If you want them to eventually be able to run an entire project by themselves, start by assigning them a smaller more manageable chunk of the project as a whole. Ultimately, you want them to be capable of accomplishing a large job that entails a long series of smaller tasks, so give them the smaller tasks individually first and build up to the full, larger, more complex job.

2. Set them up for success, not failure

One of the biggest reasons that you want to start people off small is so that they can experience a string of smaller successes that will give them the confidence to believe they can achieve the more complicated tasks you will eventually assign them. As Henry Ford famously said “If you think you can or you think you can’t – you’re right.” Starting them off small helps them gain confidence along the way, so that when the important moments come, they will have the confidence of believing they have the right tools to face them and succeed.

3. Don’t confuse the end goal with the process

If you are delegating tasks to your employees that you yourself do or have done, you probably have a system for doing them that works for you. While there’s nothing wrong with teaching your employees how you do something, you also want to give them some space to develop their own process for doing them. There may be some tasks that absolutely need to be done a certain way because they affect other tasks that come later.

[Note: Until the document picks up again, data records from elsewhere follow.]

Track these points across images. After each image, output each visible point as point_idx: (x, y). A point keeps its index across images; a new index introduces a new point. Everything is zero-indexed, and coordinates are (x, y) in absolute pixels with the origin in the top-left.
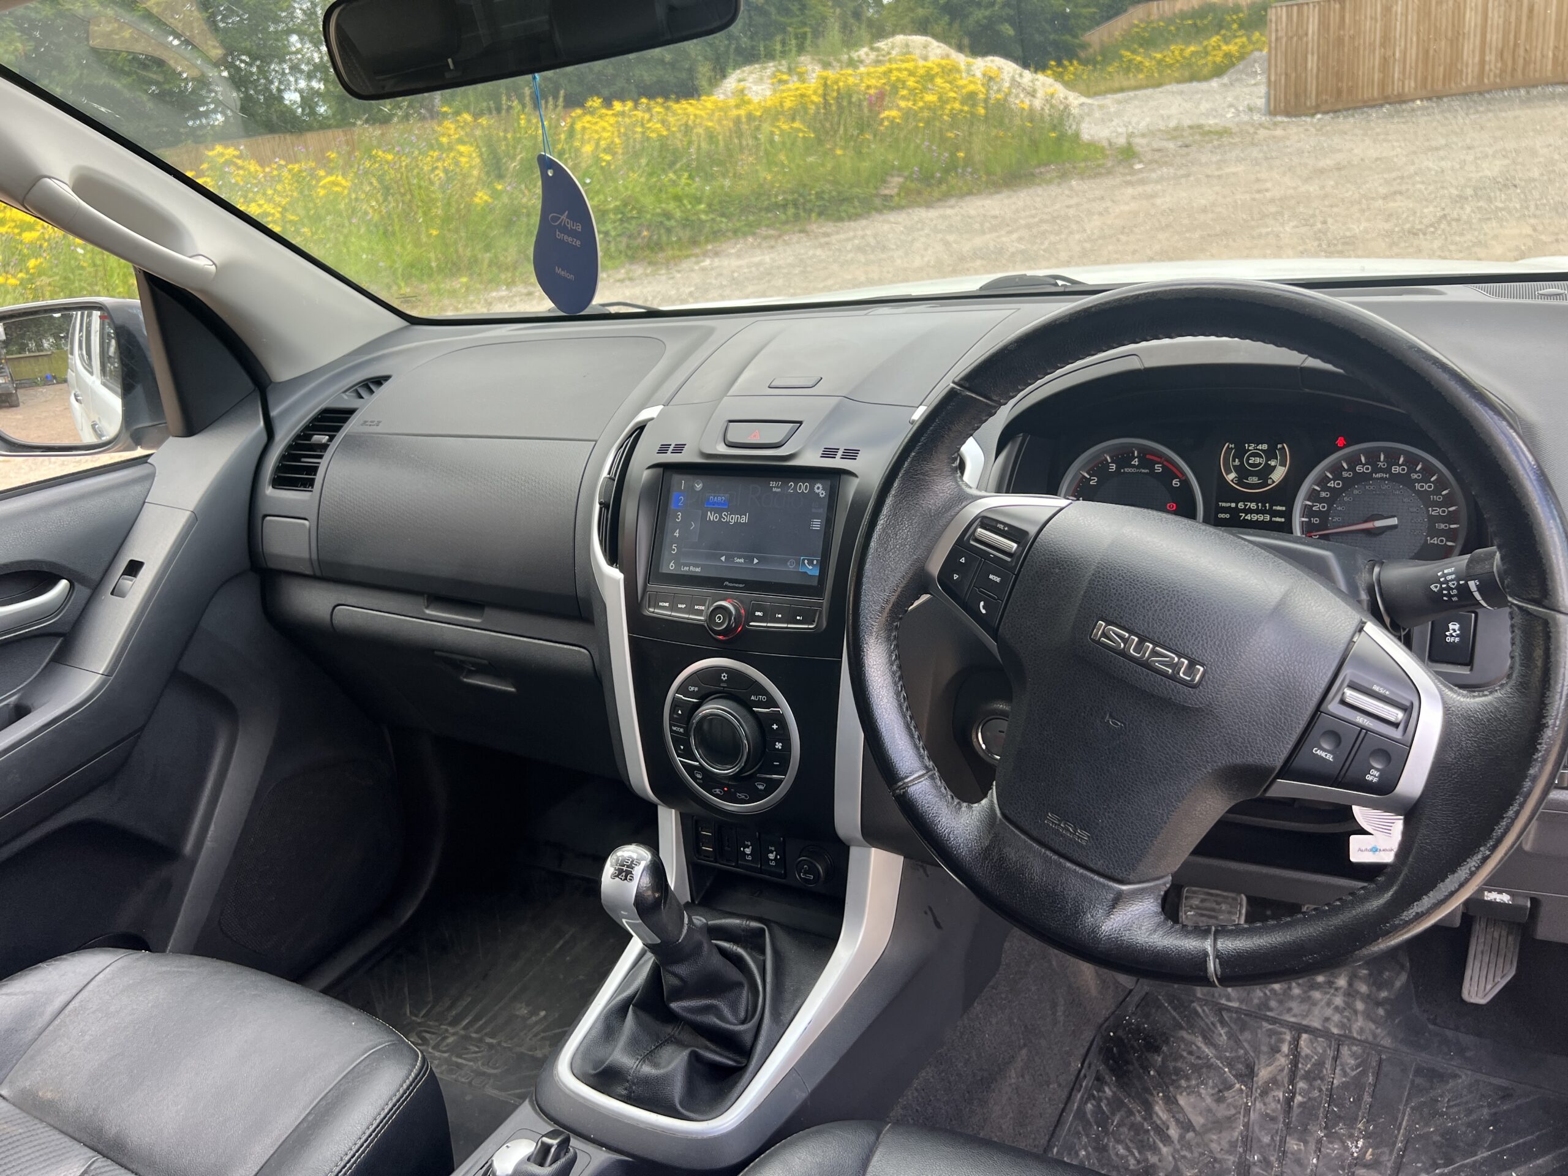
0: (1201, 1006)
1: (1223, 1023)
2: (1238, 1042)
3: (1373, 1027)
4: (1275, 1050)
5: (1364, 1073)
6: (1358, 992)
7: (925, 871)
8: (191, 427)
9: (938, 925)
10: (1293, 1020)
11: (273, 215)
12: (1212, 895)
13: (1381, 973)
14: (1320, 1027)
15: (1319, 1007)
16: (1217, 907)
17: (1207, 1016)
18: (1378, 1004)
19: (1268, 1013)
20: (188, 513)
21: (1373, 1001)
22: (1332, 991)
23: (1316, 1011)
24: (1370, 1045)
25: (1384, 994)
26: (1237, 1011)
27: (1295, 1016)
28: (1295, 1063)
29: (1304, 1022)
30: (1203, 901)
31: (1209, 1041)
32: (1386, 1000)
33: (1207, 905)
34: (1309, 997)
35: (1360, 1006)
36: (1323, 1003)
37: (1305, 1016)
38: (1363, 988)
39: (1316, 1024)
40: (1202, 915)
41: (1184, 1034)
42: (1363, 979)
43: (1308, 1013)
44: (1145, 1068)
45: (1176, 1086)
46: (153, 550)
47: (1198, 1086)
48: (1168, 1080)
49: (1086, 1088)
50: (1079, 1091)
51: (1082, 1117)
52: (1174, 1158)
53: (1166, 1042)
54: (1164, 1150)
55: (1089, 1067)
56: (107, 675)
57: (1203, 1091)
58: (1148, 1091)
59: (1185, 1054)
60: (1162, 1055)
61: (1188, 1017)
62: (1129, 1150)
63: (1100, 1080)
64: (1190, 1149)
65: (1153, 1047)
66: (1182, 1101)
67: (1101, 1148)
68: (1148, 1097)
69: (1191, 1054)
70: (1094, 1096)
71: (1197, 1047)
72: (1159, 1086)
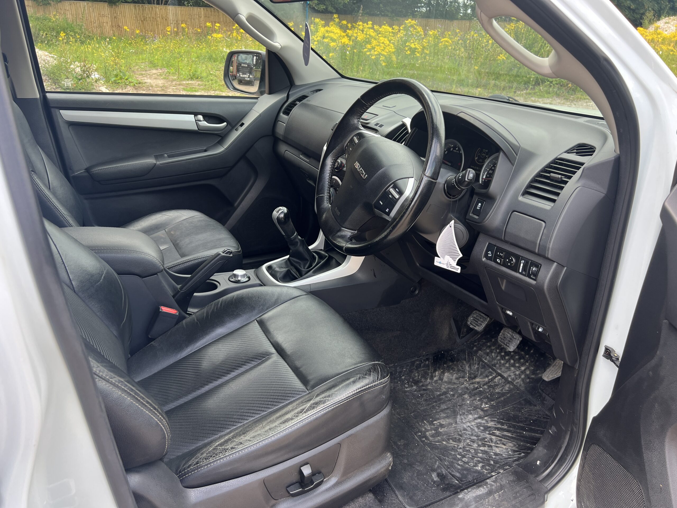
0: (476, 358)
1: (478, 364)
2: (478, 371)
3: (522, 383)
4: (487, 376)
5: (508, 393)
6: (525, 372)
7: (375, 258)
8: (270, 93)
9: (375, 276)
10: (500, 372)
11: (418, 49)
12: (480, 315)
13: (537, 370)
14: (506, 377)
15: (510, 372)
16: (480, 319)
17: (475, 361)
18: (529, 378)
19: (494, 367)
20: (259, 114)
21: (528, 376)
22: (518, 369)
23: (508, 373)
24: (516, 387)
25: (533, 376)
26: (486, 363)
27: (501, 371)
28: (489, 382)
29: (502, 374)
30: (477, 316)
31: (470, 366)
32: (532, 378)
33: (478, 318)
34: (510, 368)
35: (523, 376)
36: (512, 371)
37: (503, 372)
38: (528, 372)
39: (505, 375)
40: (474, 320)
41: (465, 362)
42: (530, 370)
43: (506, 372)
44: (444, 363)
45: (449, 371)
46: (248, 121)
47: (455, 374)
48: (448, 369)
49: (421, 359)
50: (418, 357)
51: (413, 363)
52: (429, 383)
53: (457, 361)
54: (429, 380)
55: (427, 355)
56: (226, 149)
57: (455, 375)
58: (439, 368)
59: (459, 366)
60: (453, 363)
61: (470, 359)
62: (419, 376)
63: (427, 359)
64: (436, 384)
65: (452, 361)
66: (446, 374)
67: (411, 371)
68: (438, 369)
69: (461, 367)
70: (421, 361)
71: (465, 366)
72: (444, 369)
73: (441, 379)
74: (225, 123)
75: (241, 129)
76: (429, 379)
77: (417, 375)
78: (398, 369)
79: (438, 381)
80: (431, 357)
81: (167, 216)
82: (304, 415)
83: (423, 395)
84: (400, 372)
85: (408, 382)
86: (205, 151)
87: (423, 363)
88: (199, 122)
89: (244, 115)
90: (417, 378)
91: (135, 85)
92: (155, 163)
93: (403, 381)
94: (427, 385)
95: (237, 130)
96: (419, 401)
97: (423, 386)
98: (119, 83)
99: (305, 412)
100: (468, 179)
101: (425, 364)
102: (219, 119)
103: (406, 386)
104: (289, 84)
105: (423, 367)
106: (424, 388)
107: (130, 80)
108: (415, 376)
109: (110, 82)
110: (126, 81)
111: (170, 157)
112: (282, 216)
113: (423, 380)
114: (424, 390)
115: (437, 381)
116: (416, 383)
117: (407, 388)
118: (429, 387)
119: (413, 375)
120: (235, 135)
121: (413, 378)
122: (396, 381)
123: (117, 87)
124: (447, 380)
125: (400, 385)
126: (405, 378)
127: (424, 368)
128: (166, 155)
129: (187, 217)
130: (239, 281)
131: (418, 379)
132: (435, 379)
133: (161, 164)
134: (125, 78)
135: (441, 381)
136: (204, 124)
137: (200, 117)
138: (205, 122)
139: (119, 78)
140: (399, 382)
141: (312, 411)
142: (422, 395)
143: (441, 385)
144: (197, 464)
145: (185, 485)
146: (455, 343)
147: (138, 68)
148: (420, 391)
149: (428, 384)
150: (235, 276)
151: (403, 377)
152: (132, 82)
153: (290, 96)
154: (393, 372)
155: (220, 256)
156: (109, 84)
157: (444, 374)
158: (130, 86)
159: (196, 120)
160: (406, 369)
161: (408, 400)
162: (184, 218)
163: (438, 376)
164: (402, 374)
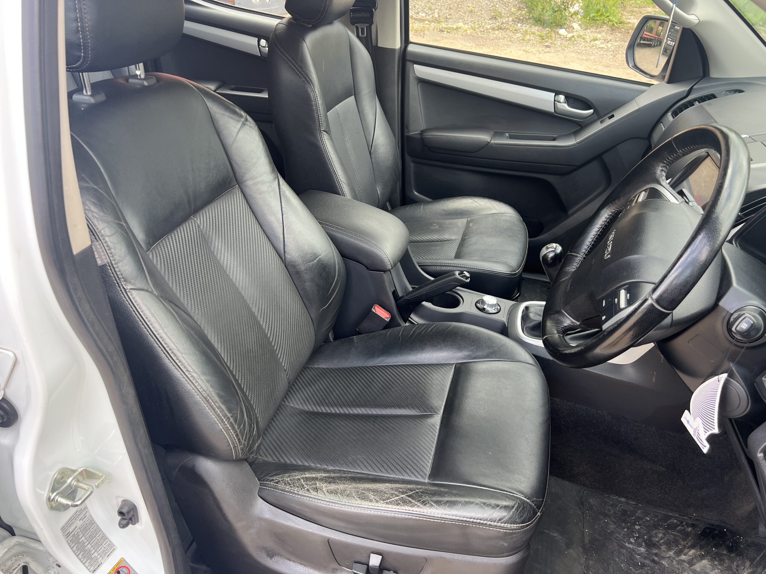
8: (670, 81)
20: (638, 108)
44: (716, 546)
45: (713, 559)
46: (619, 115)
47: (718, 569)
48: (714, 556)
49: (685, 519)
50: (679, 515)
51: (667, 518)
52: (669, 557)
53: (737, 555)
54: (671, 553)
55: (697, 520)
56: (578, 143)
57: (717, 571)
58: (701, 548)
59: (735, 563)
60: (728, 554)
61: (760, 564)
62: (662, 539)
63: (693, 526)
64: (678, 564)
65: (730, 550)
66: (705, 562)
67: (656, 526)
68: (698, 547)
69: (737, 566)
70: (682, 523)
71: (744, 569)
72: (708, 553)
73: (691, 563)
74: (592, 111)
75: (608, 122)
76: (673, 551)
77: (660, 535)
78: (639, 513)
79: (685, 564)
80: (702, 526)
81: (478, 203)
82: (384, 505)
83: (646, 566)
84: (639, 518)
85: (638, 538)
86: (554, 139)
87: (683, 526)
88: (558, 103)
89: (620, 104)
90: (657, 539)
91: (613, 24)
92: (488, 142)
93: (633, 532)
94: (664, 558)
95: (602, 122)
96: (630, 570)
97: (656, 555)
98: (597, 20)
99: (387, 503)
100: (736, 329)
101: (685, 529)
102: (585, 104)
103: (632, 540)
104: (701, 74)
105: (678, 532)
106: (656, 558)
107: (611, 18)
108: (657, 537)
109: (588, 18)
110: (605, 19)
111: (511, 137)
112: (551, 255)
113: (663, 548)
114: (653, 561)
115: (684, 561)
116: (650, 545)
117: (629, 544)
118: (664, 563)
119: (654, 532)
120: (597, 127)
121: (651, 536)
122: (623, 525)
123: (592, 25)
124: (698, 570)
125: (624, 534)
126: (639, 529)
127: (677, 534)
128: (507, 135)
129: (496, 212)
130: (484, 309)
131: (658, 542)
132: (683, 557)
133: (496, 144)
134: (606, 16)
135: (688, 565)
136: (564, 107)
137: (562, 98)
138: (566, 105)
139: (599, 14)
140: (626, 530)
141: (395, 507)
142: (643, 565)
143: (685, 571)
144: (277, 483)
145: (260, 495)
146: (755, 529)
147: (632, 3)
148: (645, 558)
149: (666, 558)
150: (483, 302)
151: (637, 527)
152: (612, 21)
153: (693, 92)
154: (628, 513)
155: (454, 277)
156: (585, 20)
157: (702, 559)
158: (607, 25)
159: (555, 100)
160: (651, 519)
161: (617, 559)
162: (494, 211)
163: (691, 556)
164: (640, 522)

If that is the case, make sure and explain to your employees why certain things need to be done a certain way so that they understand how that individual task fits into the whole process.

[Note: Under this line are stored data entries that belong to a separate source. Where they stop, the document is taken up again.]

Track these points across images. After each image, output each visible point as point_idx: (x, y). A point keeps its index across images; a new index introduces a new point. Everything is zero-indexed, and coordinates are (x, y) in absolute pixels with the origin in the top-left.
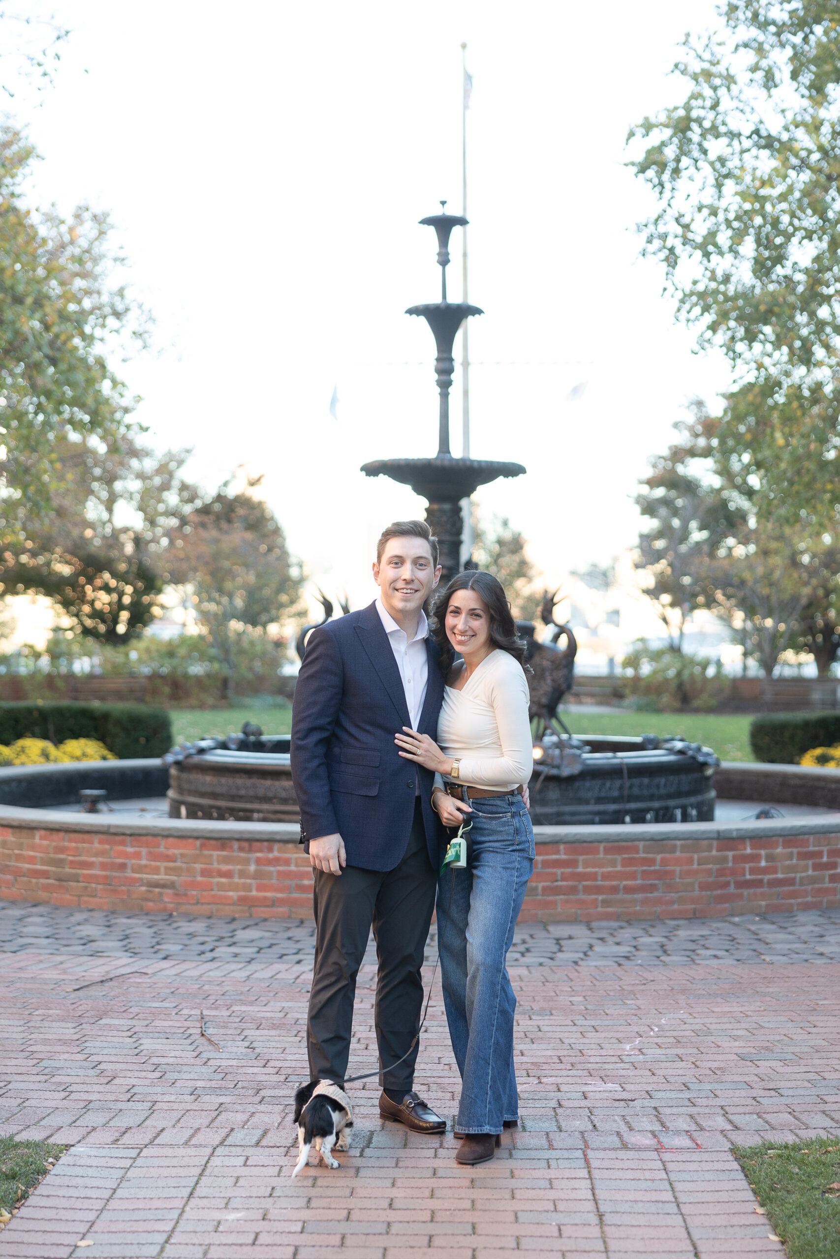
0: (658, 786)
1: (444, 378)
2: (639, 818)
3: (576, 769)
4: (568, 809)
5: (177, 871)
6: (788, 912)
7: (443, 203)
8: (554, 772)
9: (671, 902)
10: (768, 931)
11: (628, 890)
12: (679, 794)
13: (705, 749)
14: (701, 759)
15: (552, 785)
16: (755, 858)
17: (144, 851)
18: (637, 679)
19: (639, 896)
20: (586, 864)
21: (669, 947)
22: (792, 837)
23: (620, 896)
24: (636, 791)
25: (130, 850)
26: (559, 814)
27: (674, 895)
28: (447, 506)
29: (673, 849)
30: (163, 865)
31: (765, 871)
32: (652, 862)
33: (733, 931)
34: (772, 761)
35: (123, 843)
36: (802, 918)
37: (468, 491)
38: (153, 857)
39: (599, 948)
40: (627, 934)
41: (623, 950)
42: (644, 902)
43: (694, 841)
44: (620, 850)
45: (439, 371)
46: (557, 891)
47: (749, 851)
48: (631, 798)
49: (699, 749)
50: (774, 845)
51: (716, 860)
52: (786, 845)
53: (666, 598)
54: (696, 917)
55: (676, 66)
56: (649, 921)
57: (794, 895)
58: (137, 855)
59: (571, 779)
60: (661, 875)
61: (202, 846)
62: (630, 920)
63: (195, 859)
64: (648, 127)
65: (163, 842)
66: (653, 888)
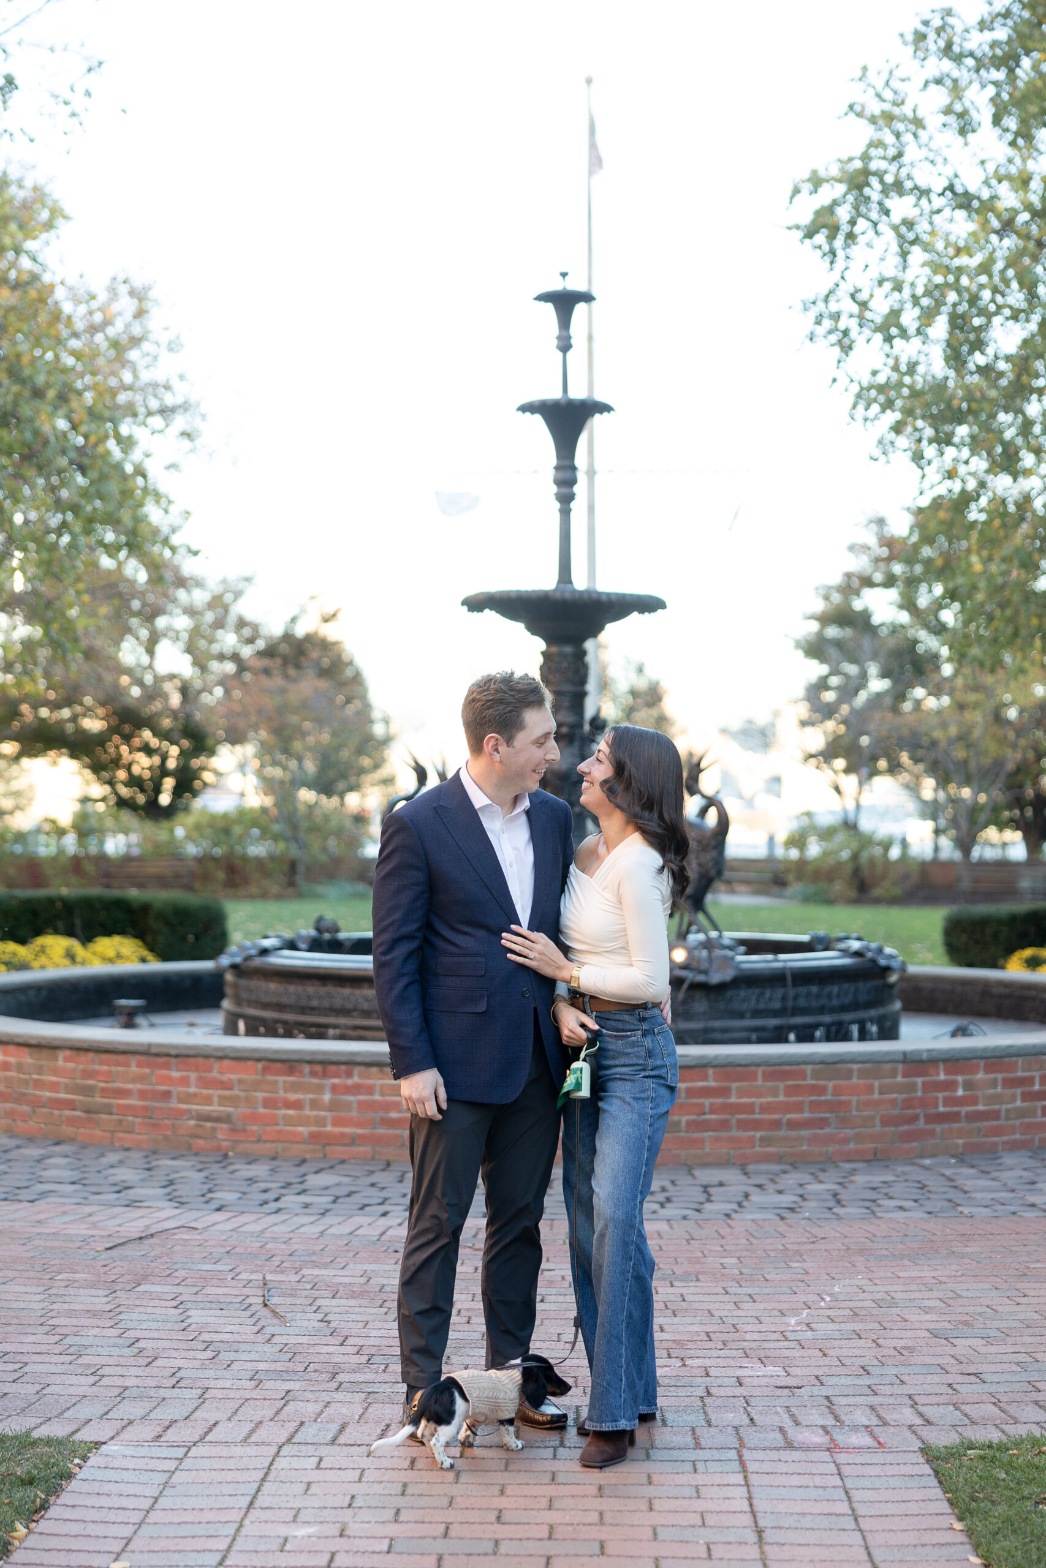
0: (829, 996)
1: (565, 490)
2: (806, 1036)
3: (727, 975)
4: (717, 1024)
5: (233, 1101)
6: (991, 1152)
7: (564, 275)
8: (701, 978)
9: (846, 1141)
10: (967, 1177)
11: (793, 1125)
12: (855, 1006)
13: (888, 950)
14: (883, 962)
15: (698, 995)
16: (950, 1085)
17: (193, 1076)
18: (802, 863)
19: (805, 1133)
20: (742, 1093)
21: (844, 1196)
22: (995, 1059)
23: (783, 1133)
24: (802, 1002)
25: (175, 1074)
26: (706, 1031)
27: (850, 1132)
28: (568, 649)
29: (849, 1075)
30: (216, 1093)
31: (962, 1101)
32: (822, 1090)
33: (922, 1176)
34: (971, 965)
35: (167, 1066)
36: (1008, 1160)
37: (595, 630)
38: (204, 1083)
39: (757, 1197)
40: (791, 1179)
41: (787, 1199)
42: (812, 1140)
43: (874, 1065)
44: (782, 1076)
45: (559, 483)
46: (703, 1126)
47: (942, 1077)
48: (797, 1011)
49: (880, 951)
50: (974, 1070)
51: (901, 1088)
52: (988, 1069)
53: (840, 763)
54: (877, 1158)
55: (851, 107)
56: (819, 1164)
57: (998, 1131)
58: (185, 1081)
59: (722, 987)
60: (833, 1107)
61: (265, 1070)
62: (795, 1162)
63: (256, 1086)
64: (816, 182)
65: (216, 1065)
66: (823, 1123)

In the process of explaining, you yourself may realize they don’t actually need to be done that way, that’s just how you prefer them done. However, if you want your employees to eventually take over the entire process, you may want to give them some space to do things a little bit differently to develop a system that works best for them. Most successful people have some level of a controlling nature. This is a good place to evaluate yours and maybe put it in check.

4. Match tasks to skill sets

Every person has a unique skillset that helps them succeed in a certain area. Some people may make great employees because of their fantastic people skills but may not be so great at numbers. Don’t continue to assign accounting tasks to someone that continues to have problems with them, particularly if they do stellar work in another area. On the other hand, you may have an employee that is a computer whiz, but doesn’t socialize well. Do your best to assign your computer whiz any electronic tasks and save face-to-face interactions for your more gregarious employees. While you may, of course, want one person that can cover all of your responsibilities, you may be better off having two or three employees that can work together to cover various aspects of your job – in addition to doing their own work.

5. Encourage them rather than berating them if they fail

As the old Japanese proverb goes “fall seven times, stand up eight.” Invariably, your employees are going to fail at something somewhere along the line – and probably more than once. Just remember, you probably have your fair share of failures under your belt as well. When your employees fail, rather than wasting time berating them for it, help them to instead figure out why they failed.

The hard part about this is that you may discover it wasn’t them that failed, but you, because you assigned them a task you didn’t properly prepare them for or they are genuinely unsuited for. In some cases, however, they simply misunderstood something or were too frightened to ask a crucial question. When your employees fail, don’t punish them by never assigning them an important task again, but help them get back up on the horse instead. Not only will this help you gain the utmost respect and admiration of your employees, it will help you build and develop better employees.